D’après toi, quels sont les clefs de cette première confrontation ?
C’est un premier match, c’est toujours très dur. En attaque, cela va être compliqué parce qu’ils ont des joueurs capables de mettre une grosse pression. Il faudra donc surtout se montrer bon en défense, bien contrôler le rebond et après, on trouvera : il y a des gars de talent en mesure de marquer des paniers.
Si on les empêche de prendre feu avec notre défense, ils vont s’éteindre tout seul. Ils ont l’habitude de perdre contre nous aux Jeux, les Australiens, mais il n’y a aucune marge d’erreur. Tu joues contre une équipe où il y a Andrew Bogut, Patrick Mills, Matthew Dellavedova… Une équipe sérieuse, que la France doit battre sur le papier mais avec la pression du premier match, c’est loin d’être aisé.
Une compétition olympique est longue : on se souvient de votre tournoi à Sydney et votre première phase avait été très compliquée avant que vous ne rebondissiez par la suite. Même en cas de défaite ou de complication, faut-il être si alarmiste ?
Oui, un tournoi se joue sur la durée mais aussi avec de la chance. Pour nous, il faut dire la vérité, nous avions eu de la chance sur notre tirage. Il ne faut pas oublier ce facteur. En effet, les groupes sont très relevés et si, en quart, tu tombes sur le premier de l’autre groupe, ça devient tout de même très compliqué. Ça peut faire mal. Honnêtement, j’ai vu Boris Diaw à la télé et il portait son appareil photo. En discutant un peu autour de moi, beaucoup me disent espérer qu’ils ne l’abordent pas comme leur tournée d’adieux. Je prends l’exemple de Boris mais c’est une question générale. On espère qu’ils n’y vont pas pour prendre des photos sur leurs derniers J.O. et qu’ils ont vraiment à coeur de remporter une dernière médaille.
Récemment, Tony Parker a déclaré que la médaille n’était pas « une obsession car, quoi qu’il arrive, il sera satisfait de ce qu’ [ils ont] accompli en équipe de France ». Cette présence aux Jeux Olympiques semble déjà être une victoire pour le groupe.
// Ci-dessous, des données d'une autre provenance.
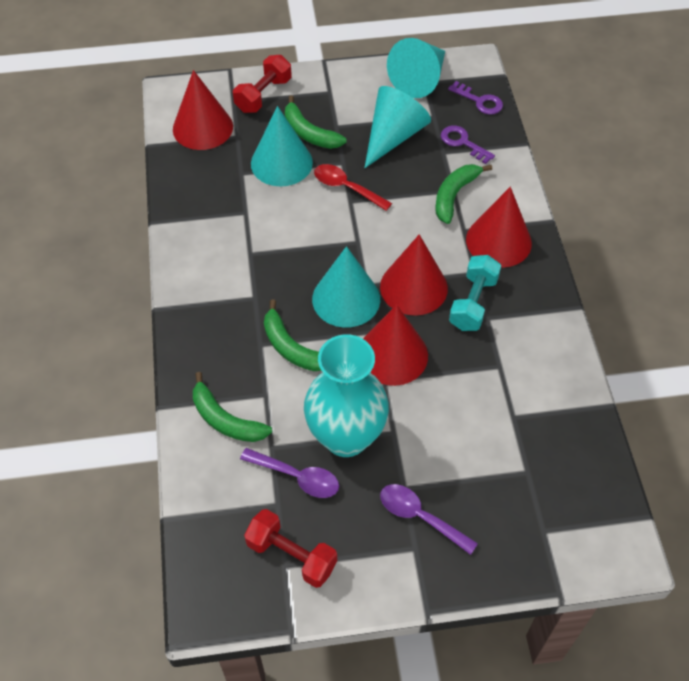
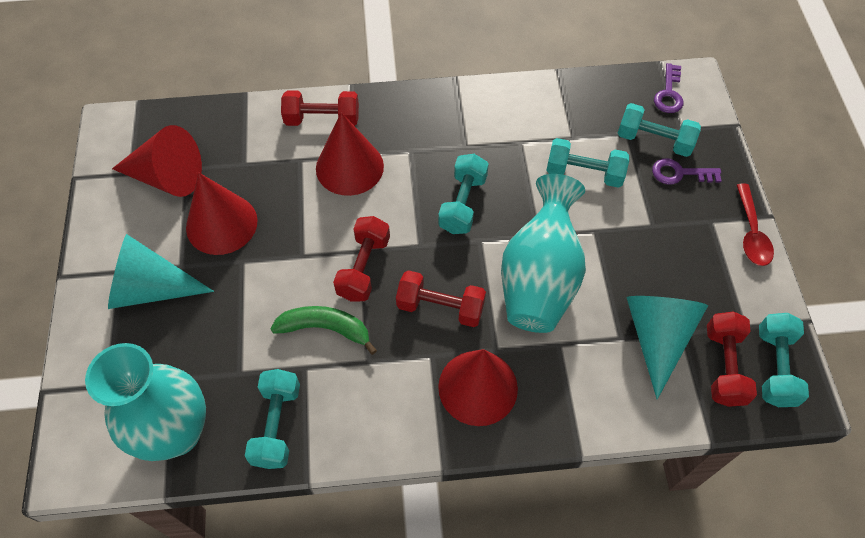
green banana: 4 -> 1
purple spoon: 2 -> 0
red dumbbell: 2 -> 4
turquoise cone: 4 -> 2
turquoise dumbbell: 1 -> 5
turquoise vase: 1 -> 2

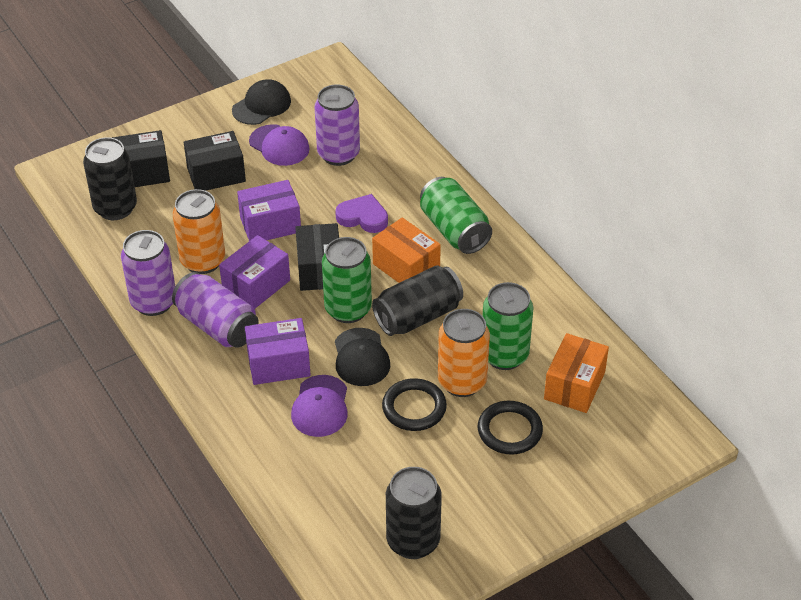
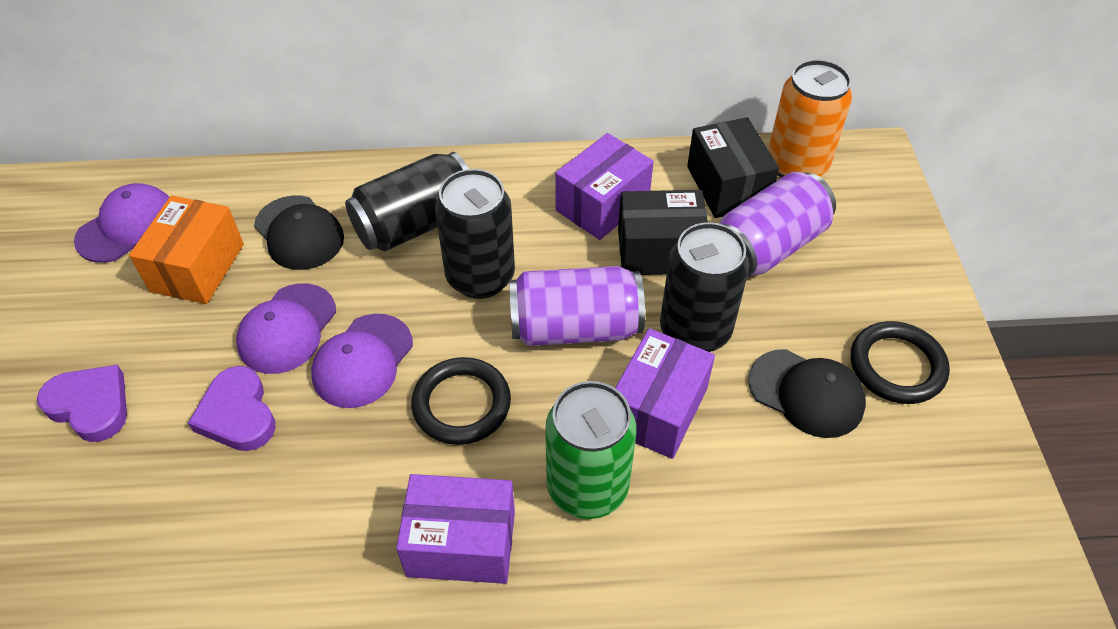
black box: 3 -> 2
green can: 3 -> 1
orange box: 2 -> 1
orange can: 2 -> 1
purple can: 3 -> 2
purple cap: 2 -> 3
purple heart: 1 -> 2

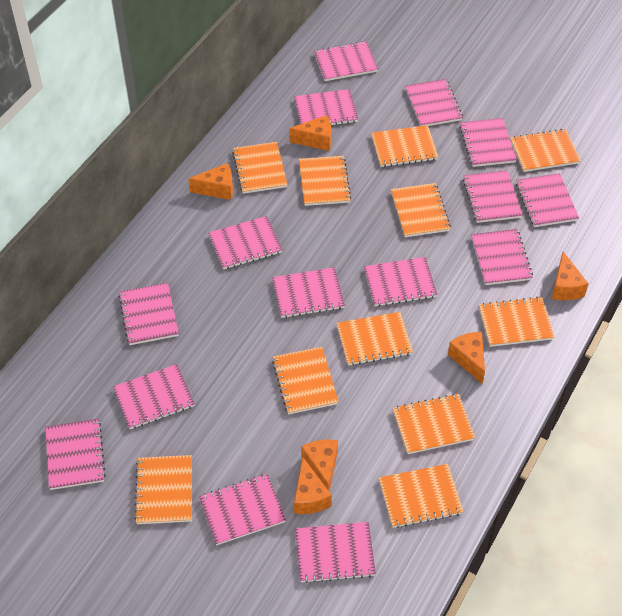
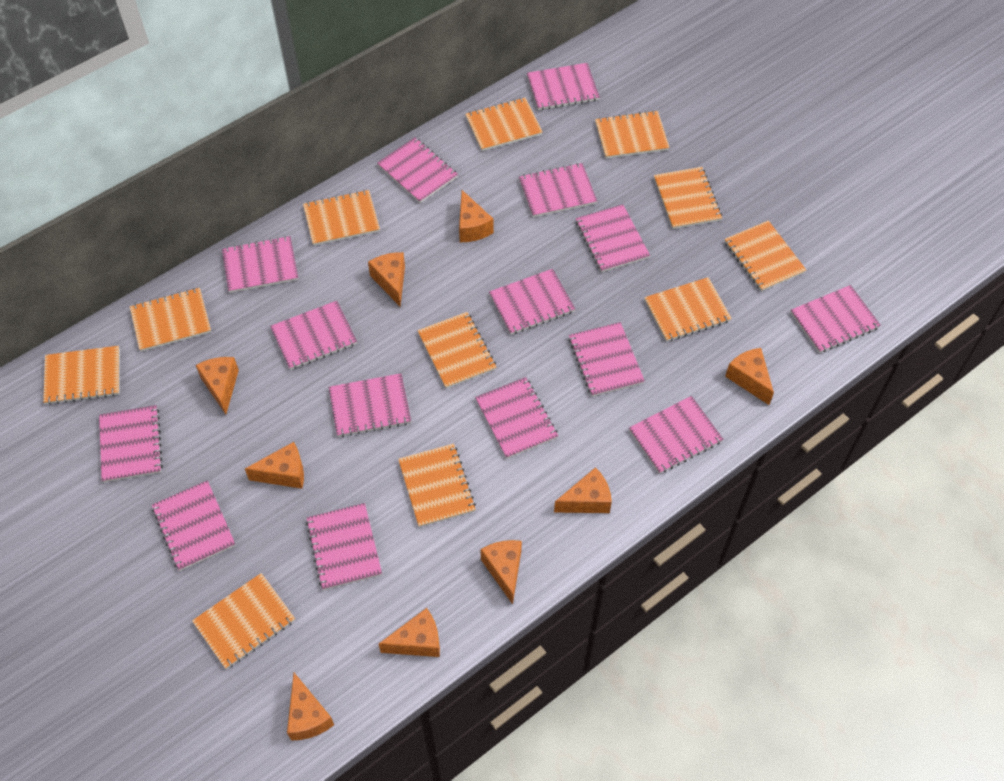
orange cheese: 6 -> 9

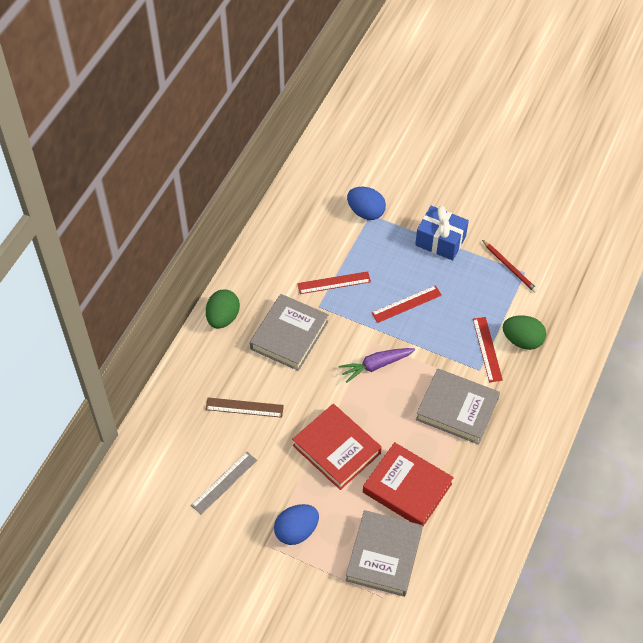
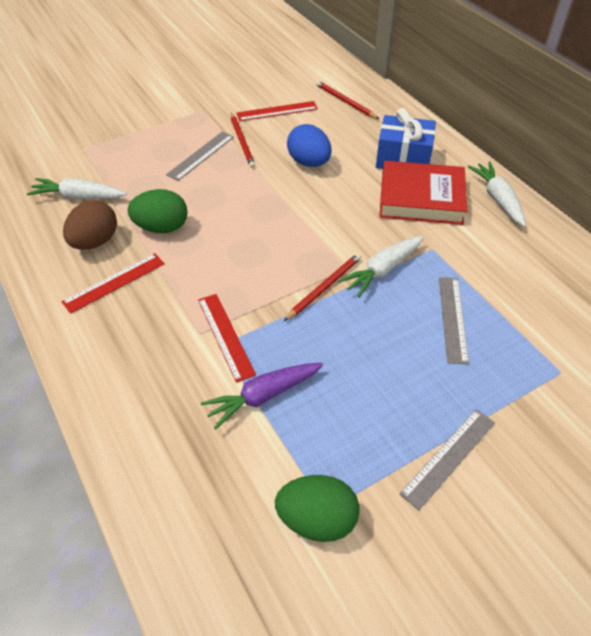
blue egg: 2 -> 1
brown egg: 0 -> 1
brown ruler: 1 -> 0
grey book: 3 -> 0
grey ruler: 1 -> 3
red book: 2 -> 1
red pencil: 1 -> 3
white carrot: 0 -> 3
C’est justement ça qui m’inquiète. Un côté « on se fait une dernière tournée entre potes, c’est les Jeux, c’est cool ». J’espère que ce n’est pas l’état d’esprit de l’équipe de France et que les propos de Tony ont été mal interprétés.
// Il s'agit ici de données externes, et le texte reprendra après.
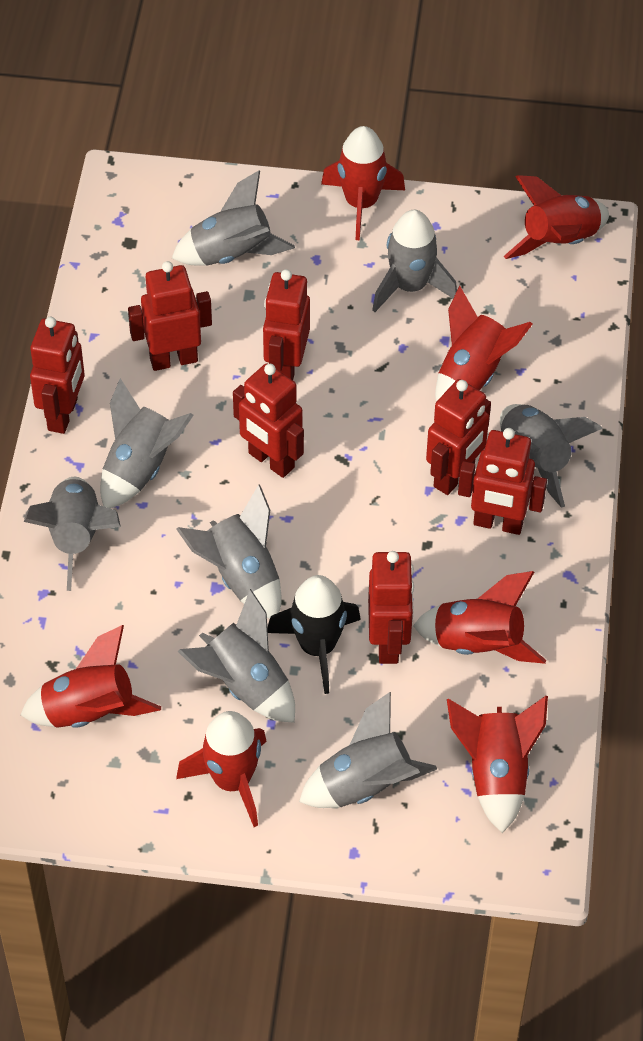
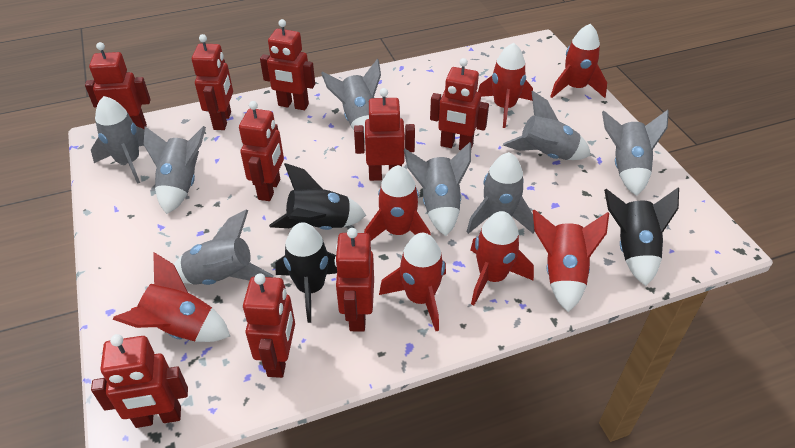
black rocket: 1 -> 3
red robot: 7 -> 9

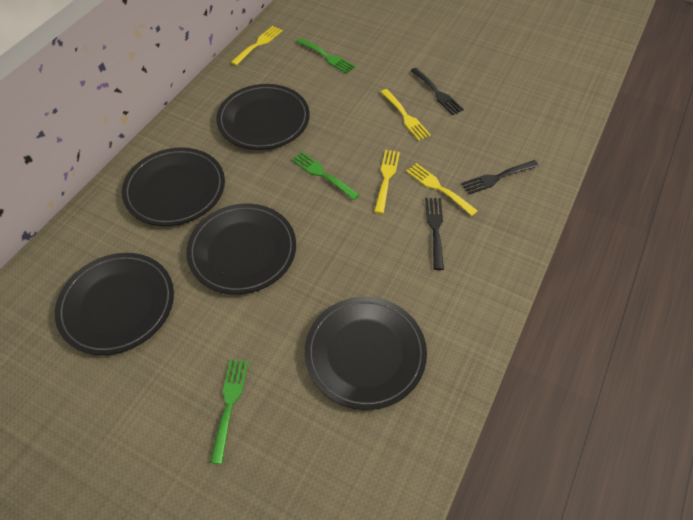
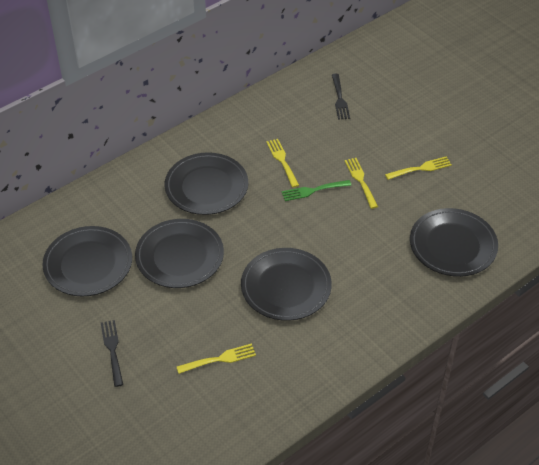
black fork: 3 -> 2
green fork: 3 -> 1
Beaucoup de choses se disent sur l’ambiance dans les villages olympiques : quel est ton souvenir de votre expérience à Sydney en 2000 ?
C’était cool mais c’est vrai que l’on sortait peu. Le problème du basket, c’est que tu joues tous les deux jours ou tous les jours, donc tu n’as pas vraiment le temps de profiter de ce qu’il se passe. Mais c’est bien quand même, il y a beaucoup de stars, tu rigoles énormément, il y a une bonne ambiance, il n’y a aucune animosité.